_ABOUT THIS EXERCISE:_ Copy the material below line for line, with no changes, and leave out the pictures.

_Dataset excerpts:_
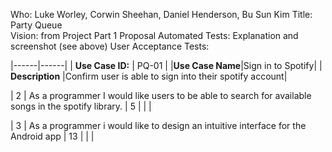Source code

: Who: Luke Worley, Corwin Sheehan, Daniel Henderson, Bu Sun Kim
Title: Party Queue  
Vision: from Project Part 1 Proposal
Automated Tests: Explanation and screenshot (see above)
User Acceptance Tests:


|------|------|
|  **Use Case ID:** | PQ-01 |
|**Use Case Name**|Sign in to Spotify|
| **Description** |Confirm user is able to sign into their spotify account|

| 2  | As a programmer I would like users to be able to search for available songs in the spotify library.    | 5  |   |   |

| 3   |       As a programmer i would like to design an intuitive interface for the Android app   | 13  |  |  |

_RESPONSE TO THIS EXERCISE:_
Source code

: Who: Luke Worley, Corwin Sheehan, Daniel Henderson, Bu Sun Kim
Title: Party Queue  
Vision: from Project Part 1 Proposal
Automated Tests: Explanation and screenshot (see above)
User Acceptance Tests:


|------|------|
|  **Use Case ID:** | PQ-01 |
|**Use Case Name**|Sign in to Spotify|
| **Description** |Confirm user is able to sign into their spotify account|

| 2  | As a programmer I would like users to be able to search for available songs in the spotify library.    | 5  |   |   |

| 3   |       As a programmer i would like to design an intuitive interface for the Android app   | 13  |  |  |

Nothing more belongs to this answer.